Quando si parla di post rock, vengono sempre in mente le miriadi di band fotocopia, con i loro arpeggi e poi i crescendo distorti a tramutare in noia quella che anni fa era emozione pura. Poi ci sono i Sixth Minor, napoletani, attivi dal 2007 e facenti parte del collettivo Megaphone Records dal 2012, che nel corrente anno pubblicano "Wireframe", il loro primo disco e primo centro. Il post rock è indiscutibilmente una delle loro influenze più forti, aggiornato, mediato ed arricchito da una ricerca sonora fuori dal comune, contaminato da una forte dose di elettronica, dubstep, glitch e ambient. Il risultato è superiore alle aspettative e ci consegna 8 pezzi a fuoco, senza alcun riempitivo.

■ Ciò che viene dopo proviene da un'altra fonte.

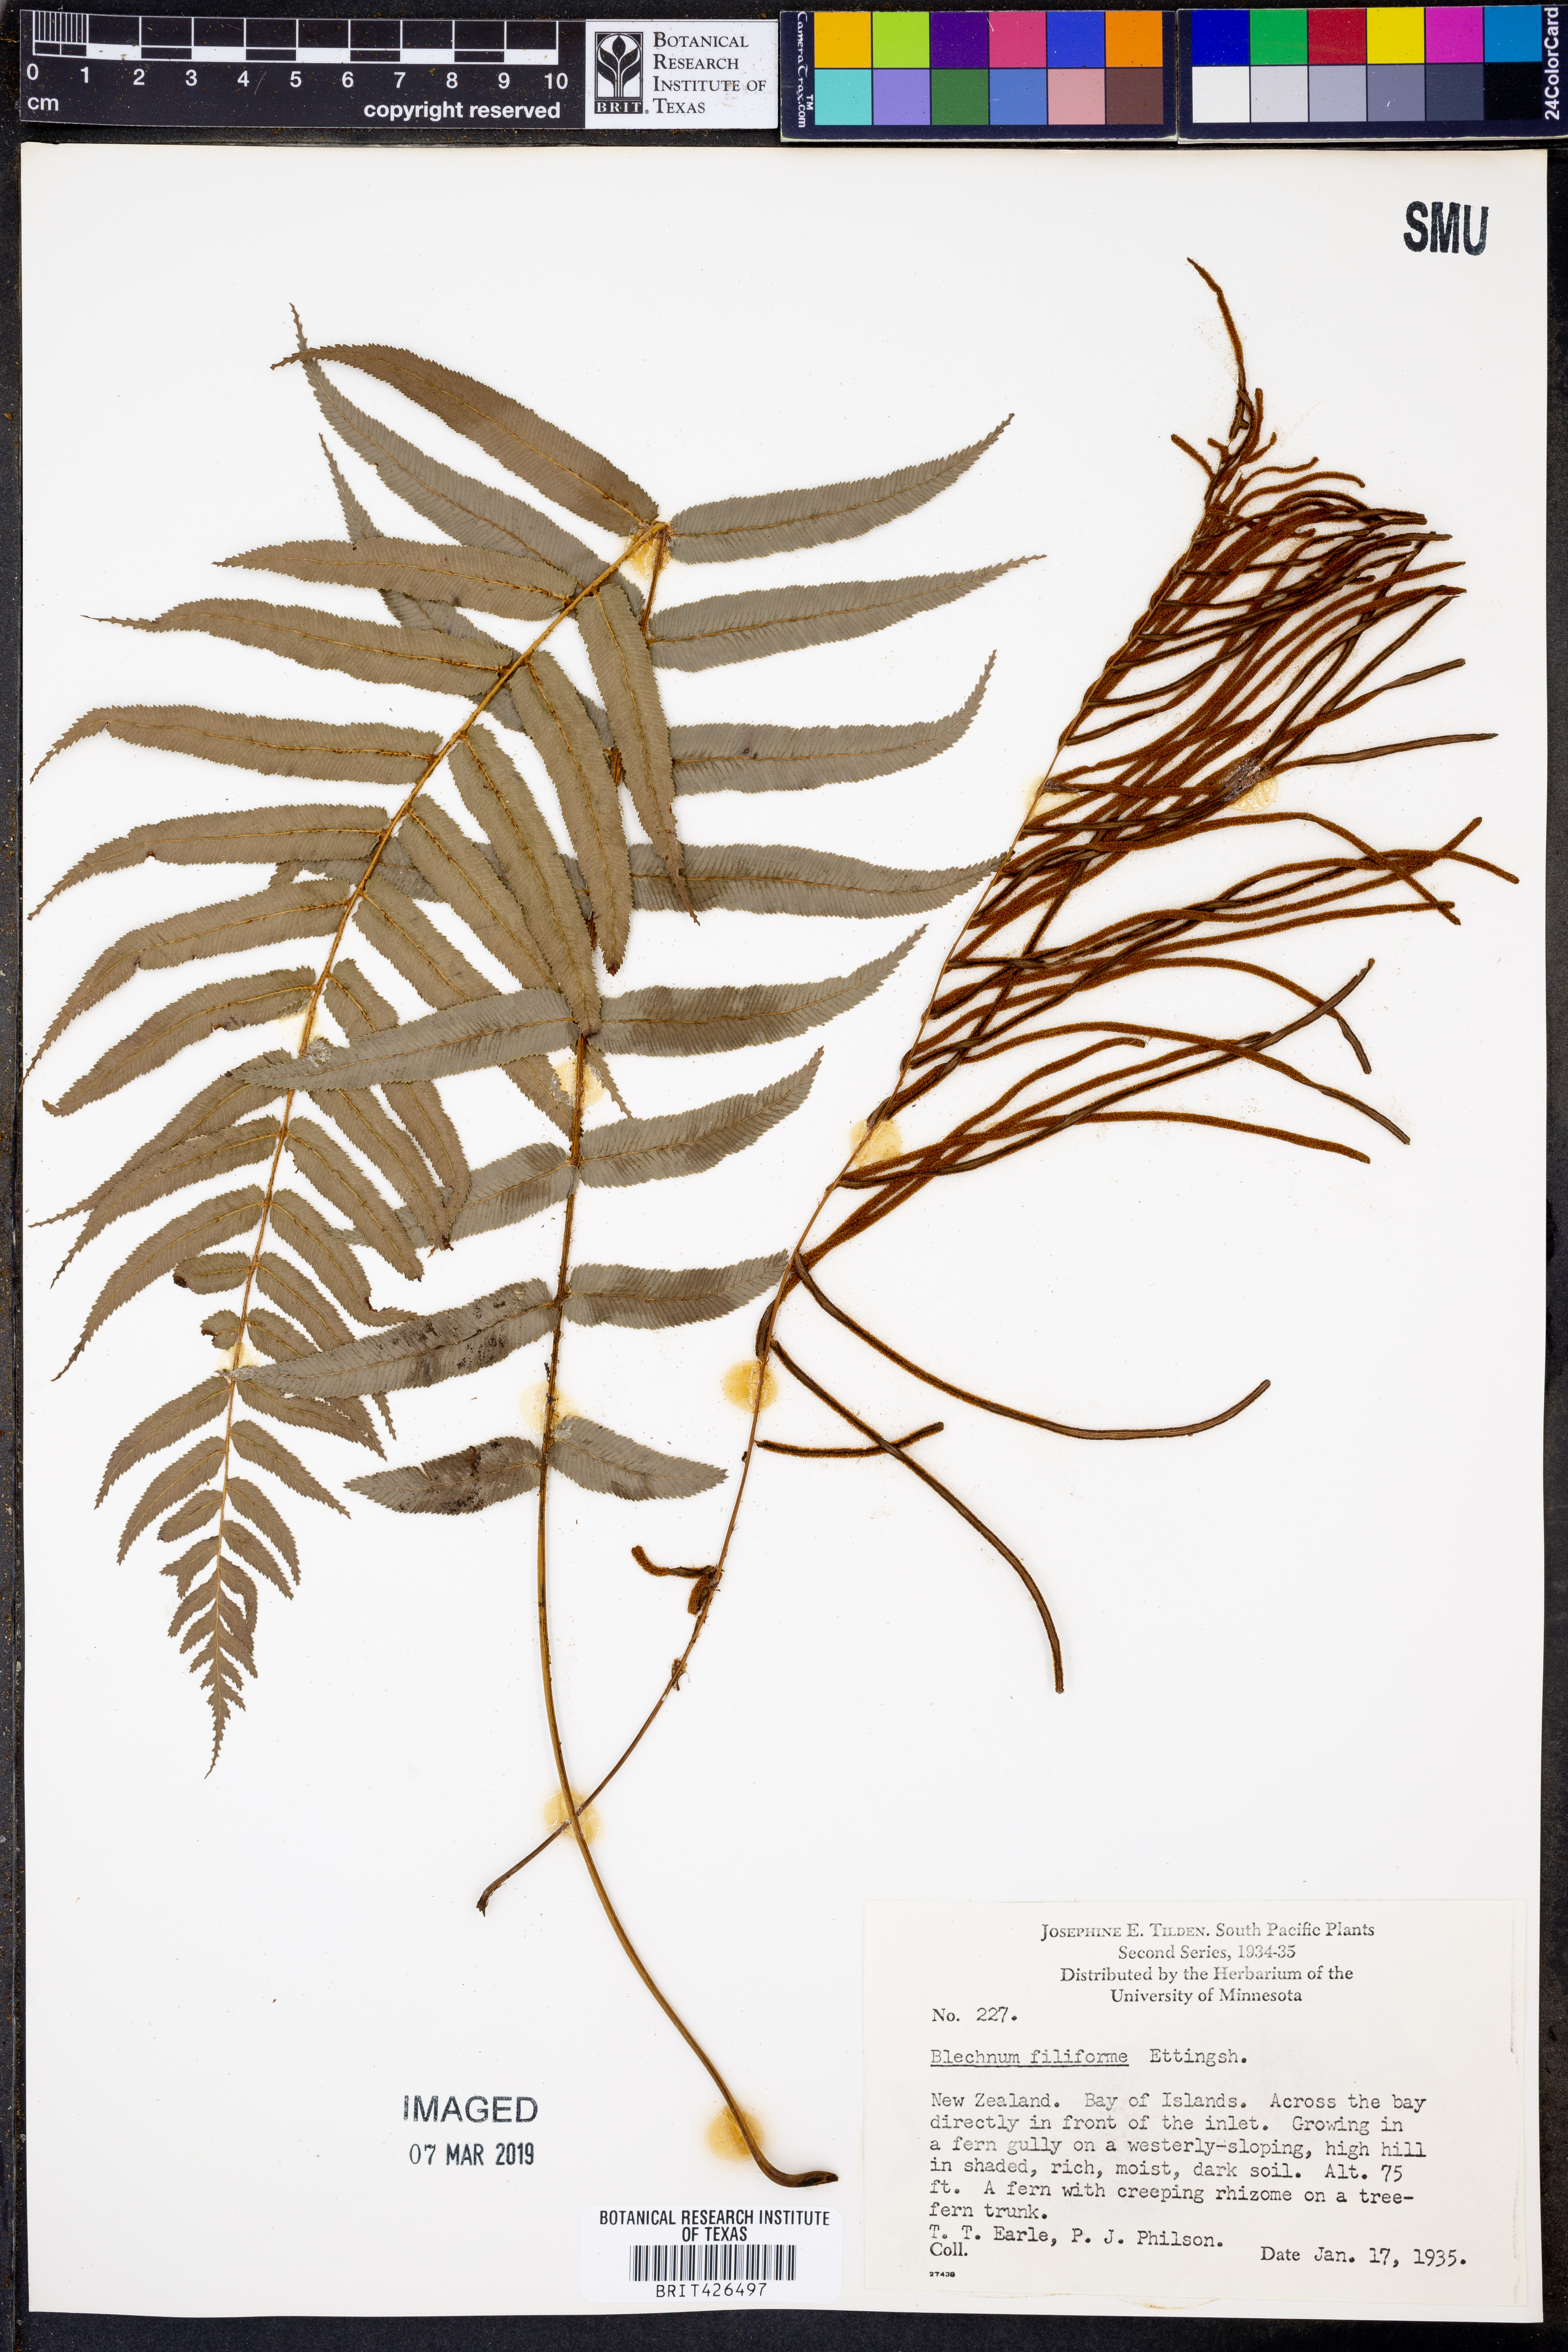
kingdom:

Dentro ci sono episodi di industrial rock come "Hexagone", un delirio sparato tra i Trans Am e i Nine Inch Nails più cattivi, oppure composizioni come l'emozionante "Frozen" e la più tirata "Blackwood", in bilico tra Gallops e Aucan. Dentro questo magma incandescente, trovano spazio anche momenti dilatati, nero piombo, come la copertina di questo album. Ne è un ottimo esempio la sofferta "Last day on Earth".
"Wireframe" è un lavoro complesso, da ascoltare come se il tasto "skip" non esistesse, da perdercisi dentro, immaginando un futuro distopico, fumoso e glaciale, rabbioso e malinconico, non troppo distante da quello che ci aspetta in capo a qualche anno. Un'ottima via per evolvere il post-rock, per slegarlo dalla sua formula consueta e mischiarlo con l'elettronica giusta. Un debutto consigliatissimo.